▶ [DER TEXT]
'''

Was bedeutet das für die Geflügelhaltung in Deutschland?
Für die Geflügelwirtschaft bedeutet der Ausbruch eine enorme Herausforderung. Schon wenige bestätigte Fälle können zu massiven wirtschaftlichen Schäden führen. Die Behörden reagieren mit präventiven Maßnahmen, um eine Ausbreitung in landwirtschaftliche Betriebe zu verhindern. Geflügelhalter müssen ihre Tiere nun besonders schützen – vor allem durch:
- Abschirmung der Ställe gegen Wildvögel
- Sicherung von Futter- und Wasserstellen
- Strikte Trennung von Wild- und Nutzvögeln
- Regelmäßige Reinigung und Desinfektion der Anlagen
„Das Virus bleibt unberechenbar. Besonders in der kalten Jahreszeit steigt die Gefahr einer erneuten Ausbreitung“, erklärte ein Sprecher des FLI in einer aktuellen Einschätzung. Durch Zugbewegungen und wechselnde Temperaturen verschiebt sich das Infektionsgeschehen dynamisch.
Regionale und ökologische Folgen
Die ökologische Bedeutung des Stausees Kelbra ist enorm. Das Gebiet zählt zu den wichtigsten Binnenrastplätzen für Zugvögel in Mitteleuropa. Der aktuelle Ausbruch stellt daher nicht nur ein tiermedizinisches, sondern auch ein ökologisches Problem dar. Zahlreiche Vogelarten könnten indirekt betroffen sein, wenn sich das Virus über kontaminierte Gewässer oder Futterstellen weiterverbreitet.

'''

▶ [ROHDATEN]
'''

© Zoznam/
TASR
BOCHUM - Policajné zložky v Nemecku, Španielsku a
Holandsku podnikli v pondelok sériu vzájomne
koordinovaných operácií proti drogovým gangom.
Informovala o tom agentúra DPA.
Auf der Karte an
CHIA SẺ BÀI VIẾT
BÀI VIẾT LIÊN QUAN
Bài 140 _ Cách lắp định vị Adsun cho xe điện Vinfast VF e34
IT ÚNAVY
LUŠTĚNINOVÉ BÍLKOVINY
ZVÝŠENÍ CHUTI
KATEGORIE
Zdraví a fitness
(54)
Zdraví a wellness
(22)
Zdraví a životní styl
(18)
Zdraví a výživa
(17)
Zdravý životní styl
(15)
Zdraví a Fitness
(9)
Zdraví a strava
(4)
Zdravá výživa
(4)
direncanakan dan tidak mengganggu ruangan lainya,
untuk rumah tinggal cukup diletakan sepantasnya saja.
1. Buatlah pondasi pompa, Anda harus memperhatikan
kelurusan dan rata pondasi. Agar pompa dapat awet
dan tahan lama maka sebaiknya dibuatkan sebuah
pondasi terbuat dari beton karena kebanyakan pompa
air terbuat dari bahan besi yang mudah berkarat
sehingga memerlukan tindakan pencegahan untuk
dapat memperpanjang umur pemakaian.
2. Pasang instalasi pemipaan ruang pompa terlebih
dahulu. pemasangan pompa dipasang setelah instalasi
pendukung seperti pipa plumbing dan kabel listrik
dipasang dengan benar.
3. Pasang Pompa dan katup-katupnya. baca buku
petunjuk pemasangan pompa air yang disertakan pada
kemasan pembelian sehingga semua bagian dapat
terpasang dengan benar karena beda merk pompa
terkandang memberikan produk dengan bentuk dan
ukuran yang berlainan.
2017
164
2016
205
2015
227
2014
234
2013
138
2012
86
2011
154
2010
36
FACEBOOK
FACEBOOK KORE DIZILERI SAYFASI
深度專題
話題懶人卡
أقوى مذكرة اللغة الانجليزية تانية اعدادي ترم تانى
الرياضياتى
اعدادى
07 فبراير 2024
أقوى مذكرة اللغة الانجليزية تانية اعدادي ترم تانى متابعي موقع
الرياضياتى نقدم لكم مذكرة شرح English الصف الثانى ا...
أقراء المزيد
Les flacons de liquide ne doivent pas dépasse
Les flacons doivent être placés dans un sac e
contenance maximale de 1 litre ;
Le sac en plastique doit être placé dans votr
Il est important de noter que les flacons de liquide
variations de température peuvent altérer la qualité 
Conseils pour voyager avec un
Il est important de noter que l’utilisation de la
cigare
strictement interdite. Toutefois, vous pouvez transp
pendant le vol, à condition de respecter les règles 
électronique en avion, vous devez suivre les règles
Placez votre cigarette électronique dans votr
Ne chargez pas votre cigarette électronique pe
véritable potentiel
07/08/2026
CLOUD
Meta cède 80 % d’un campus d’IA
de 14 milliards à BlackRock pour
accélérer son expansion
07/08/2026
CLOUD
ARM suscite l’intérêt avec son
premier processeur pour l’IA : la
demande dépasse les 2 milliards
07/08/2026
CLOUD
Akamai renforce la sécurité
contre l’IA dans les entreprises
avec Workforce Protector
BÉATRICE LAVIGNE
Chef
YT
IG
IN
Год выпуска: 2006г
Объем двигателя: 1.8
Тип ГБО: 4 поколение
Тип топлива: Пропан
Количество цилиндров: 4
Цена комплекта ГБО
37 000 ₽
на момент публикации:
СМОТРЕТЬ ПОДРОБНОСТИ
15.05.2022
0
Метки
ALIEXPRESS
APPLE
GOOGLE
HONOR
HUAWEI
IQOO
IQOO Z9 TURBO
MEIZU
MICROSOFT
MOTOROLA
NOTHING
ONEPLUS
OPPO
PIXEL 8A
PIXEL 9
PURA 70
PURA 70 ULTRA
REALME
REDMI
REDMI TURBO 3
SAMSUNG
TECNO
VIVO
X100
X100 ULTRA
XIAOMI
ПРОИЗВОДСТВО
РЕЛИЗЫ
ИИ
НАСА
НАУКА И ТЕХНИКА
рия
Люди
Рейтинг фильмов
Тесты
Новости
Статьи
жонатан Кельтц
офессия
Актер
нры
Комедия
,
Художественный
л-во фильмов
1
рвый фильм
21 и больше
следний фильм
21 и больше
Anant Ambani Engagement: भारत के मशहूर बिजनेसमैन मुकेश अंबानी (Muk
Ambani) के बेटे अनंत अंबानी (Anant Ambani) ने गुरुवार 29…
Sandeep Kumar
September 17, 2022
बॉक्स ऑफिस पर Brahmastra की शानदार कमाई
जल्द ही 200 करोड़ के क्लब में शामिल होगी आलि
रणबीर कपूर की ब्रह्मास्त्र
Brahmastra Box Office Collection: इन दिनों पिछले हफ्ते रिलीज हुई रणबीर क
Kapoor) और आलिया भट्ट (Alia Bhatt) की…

'''

▶ [DEINE AUFGABE]
Gib aus dem Text über die Geflügelhaltung alles von „Regionale und ökologische“ bis hinunter zu „oder Futterstellen weiterverbreitet.“ wortgetreu aus.

▶ [DEINE ANTWORT]
Regionale und ökologische Folgen
Die ökologische Bedeutung des Stausees Kelbra ist enorm. Das Gebiet zählt zu den wichtigsten Binnenrastplätzen für Zugvögel in Mitteleuropa. Der aktuelle Ausbruch stellt daher nicht nur ein tiermedizinisches, sondern auch ein ökologisches Problem dar. Zahlreiche Vogelarten könnten indirekt betroffen sein, wenn sich das Virus über kontaminierte Gewässer oder Futterstellen weiterverbreitet.